* **ABOUT THIS EXERCISE**
Of all the lines below, return only those starting with the line holding "F10 | 92.5 |" and going on through the line holding "Date: 25/01/2021 Revision: 01", exactly as written.

Dataset entries
++++
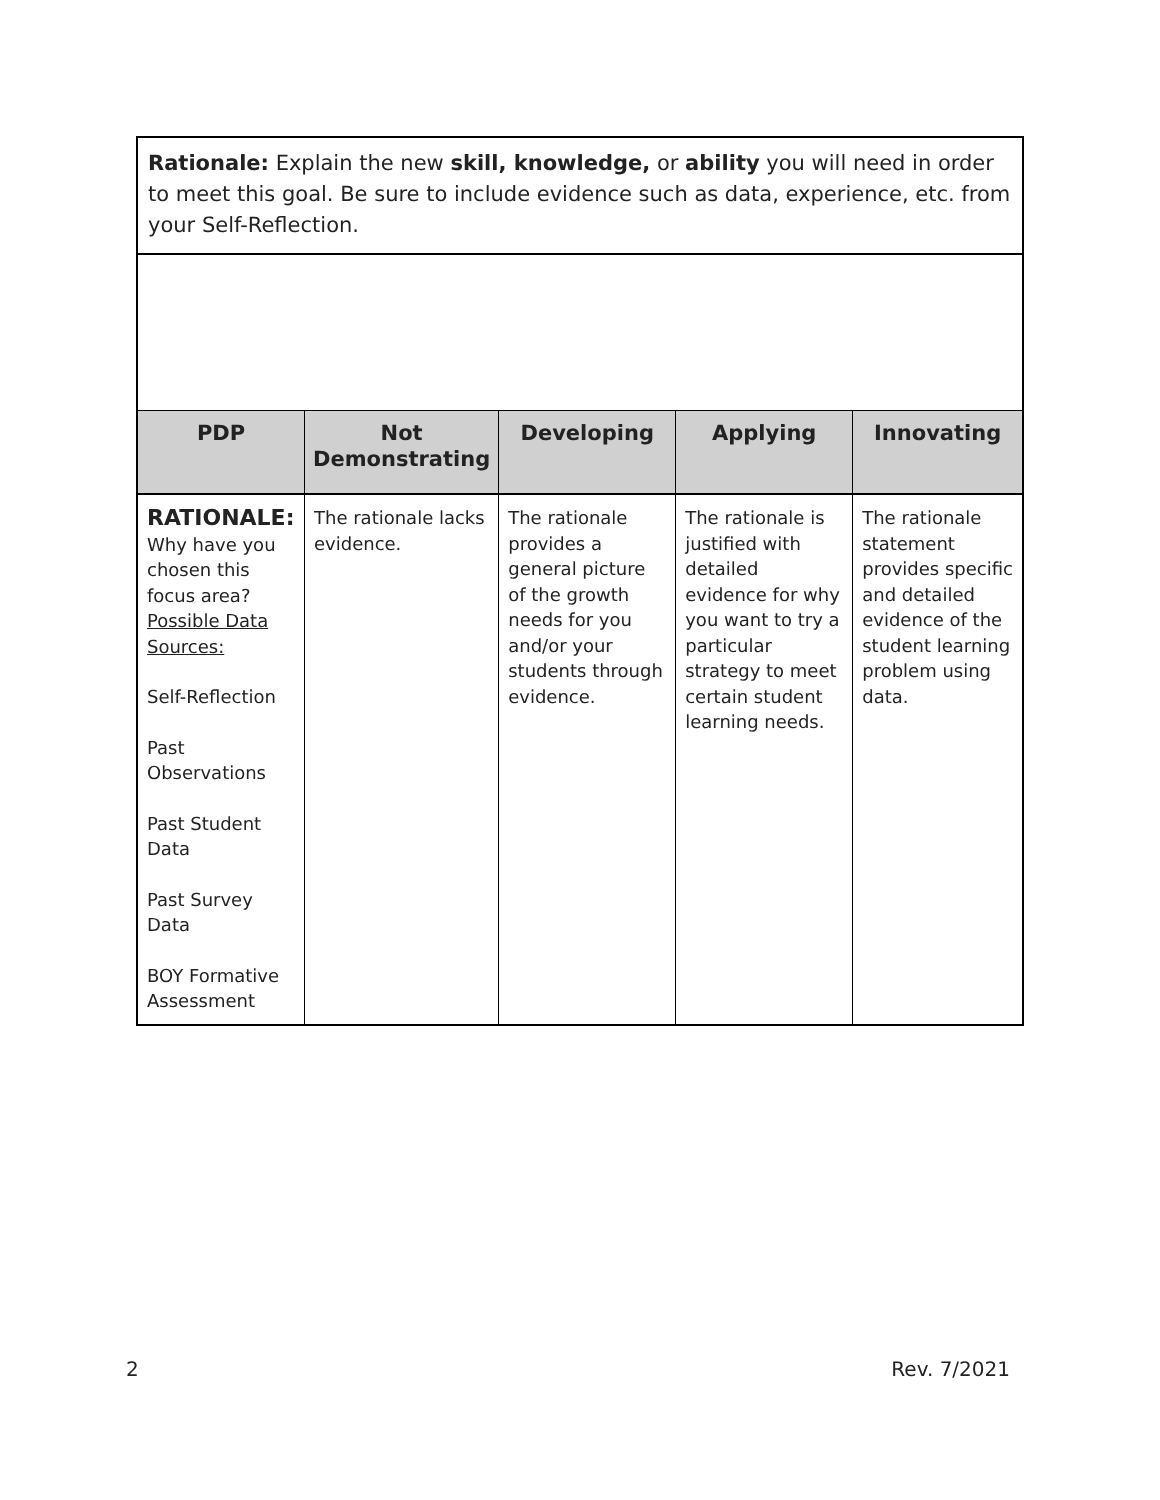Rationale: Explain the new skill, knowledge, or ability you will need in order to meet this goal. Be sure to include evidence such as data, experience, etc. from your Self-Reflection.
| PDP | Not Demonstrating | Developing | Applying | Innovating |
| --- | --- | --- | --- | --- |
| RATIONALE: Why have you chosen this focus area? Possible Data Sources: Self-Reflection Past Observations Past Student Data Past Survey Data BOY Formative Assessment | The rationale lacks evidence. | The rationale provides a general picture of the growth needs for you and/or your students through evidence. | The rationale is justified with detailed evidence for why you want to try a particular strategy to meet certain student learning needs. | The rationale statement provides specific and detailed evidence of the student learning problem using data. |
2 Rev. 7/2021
++++
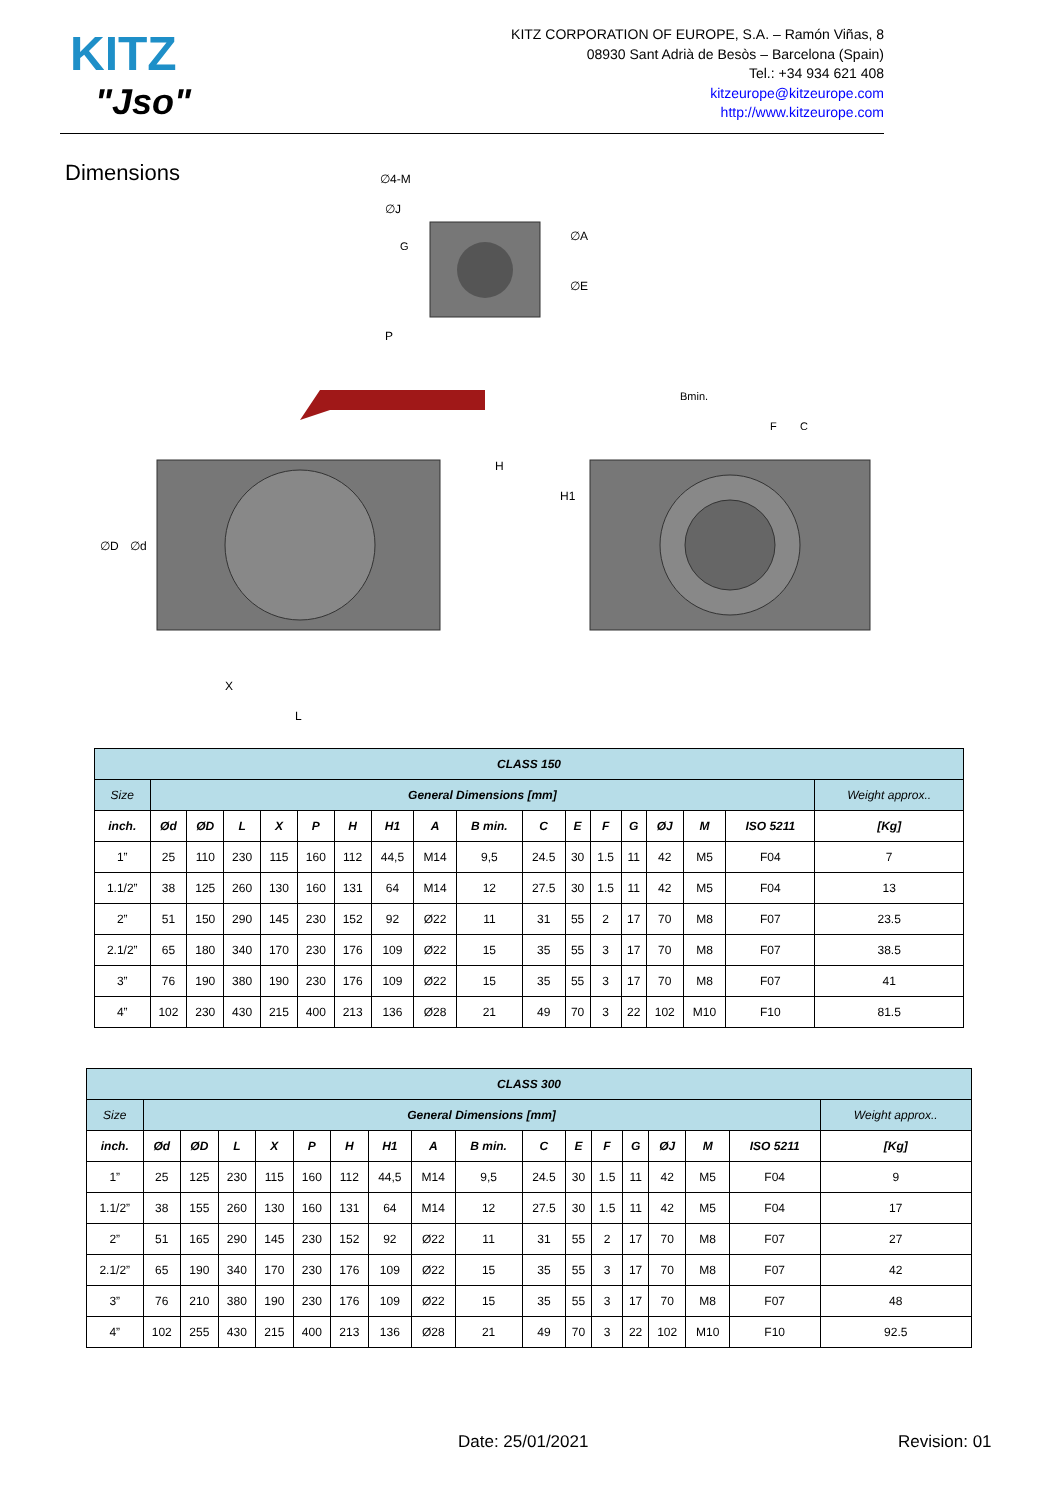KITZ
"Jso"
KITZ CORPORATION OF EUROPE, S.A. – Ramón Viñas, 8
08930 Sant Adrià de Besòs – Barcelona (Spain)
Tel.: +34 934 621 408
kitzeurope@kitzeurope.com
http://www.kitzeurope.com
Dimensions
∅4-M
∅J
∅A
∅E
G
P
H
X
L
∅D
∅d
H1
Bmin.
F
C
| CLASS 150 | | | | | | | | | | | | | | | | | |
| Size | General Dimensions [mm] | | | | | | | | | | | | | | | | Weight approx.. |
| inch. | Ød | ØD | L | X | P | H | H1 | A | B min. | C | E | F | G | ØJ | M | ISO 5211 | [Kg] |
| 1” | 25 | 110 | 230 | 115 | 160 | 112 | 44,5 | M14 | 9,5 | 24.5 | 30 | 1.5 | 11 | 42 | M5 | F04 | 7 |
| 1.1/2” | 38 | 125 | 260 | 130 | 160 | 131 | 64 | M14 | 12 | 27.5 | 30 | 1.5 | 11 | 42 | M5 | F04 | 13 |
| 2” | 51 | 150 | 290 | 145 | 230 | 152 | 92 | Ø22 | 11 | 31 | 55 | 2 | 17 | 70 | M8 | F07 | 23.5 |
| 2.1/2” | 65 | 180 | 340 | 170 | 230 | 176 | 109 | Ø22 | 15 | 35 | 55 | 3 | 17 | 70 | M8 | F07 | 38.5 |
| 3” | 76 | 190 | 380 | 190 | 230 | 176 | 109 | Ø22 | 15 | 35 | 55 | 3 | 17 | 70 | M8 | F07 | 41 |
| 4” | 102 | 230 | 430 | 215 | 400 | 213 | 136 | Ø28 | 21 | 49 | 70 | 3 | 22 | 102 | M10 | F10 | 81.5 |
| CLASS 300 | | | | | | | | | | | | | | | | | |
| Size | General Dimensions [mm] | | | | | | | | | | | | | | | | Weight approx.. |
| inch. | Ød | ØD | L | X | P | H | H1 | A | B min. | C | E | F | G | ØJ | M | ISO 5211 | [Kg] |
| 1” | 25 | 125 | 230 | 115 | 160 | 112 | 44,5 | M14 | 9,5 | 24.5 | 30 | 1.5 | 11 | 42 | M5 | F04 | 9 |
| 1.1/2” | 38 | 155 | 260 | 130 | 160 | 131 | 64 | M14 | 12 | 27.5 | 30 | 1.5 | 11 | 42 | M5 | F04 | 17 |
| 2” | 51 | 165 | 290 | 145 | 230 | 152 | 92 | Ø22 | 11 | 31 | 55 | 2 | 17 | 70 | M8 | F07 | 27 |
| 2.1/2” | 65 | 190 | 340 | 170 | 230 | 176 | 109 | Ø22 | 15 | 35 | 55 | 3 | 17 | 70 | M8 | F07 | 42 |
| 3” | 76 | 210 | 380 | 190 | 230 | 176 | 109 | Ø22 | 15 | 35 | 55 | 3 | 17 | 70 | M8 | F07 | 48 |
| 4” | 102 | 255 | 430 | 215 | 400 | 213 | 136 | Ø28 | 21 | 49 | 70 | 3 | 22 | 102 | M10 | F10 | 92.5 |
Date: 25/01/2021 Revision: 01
++++
* **YOUR SOLUTION**
| 4” | 102 | 255 | 430 | 215 | 400 | 213 | 136 | Ø28 | 21 | 49 | 70 | 3 | 22 | 102 | M10 | F10 | 92.5 |
Date: 25/01/2021 Revision: 01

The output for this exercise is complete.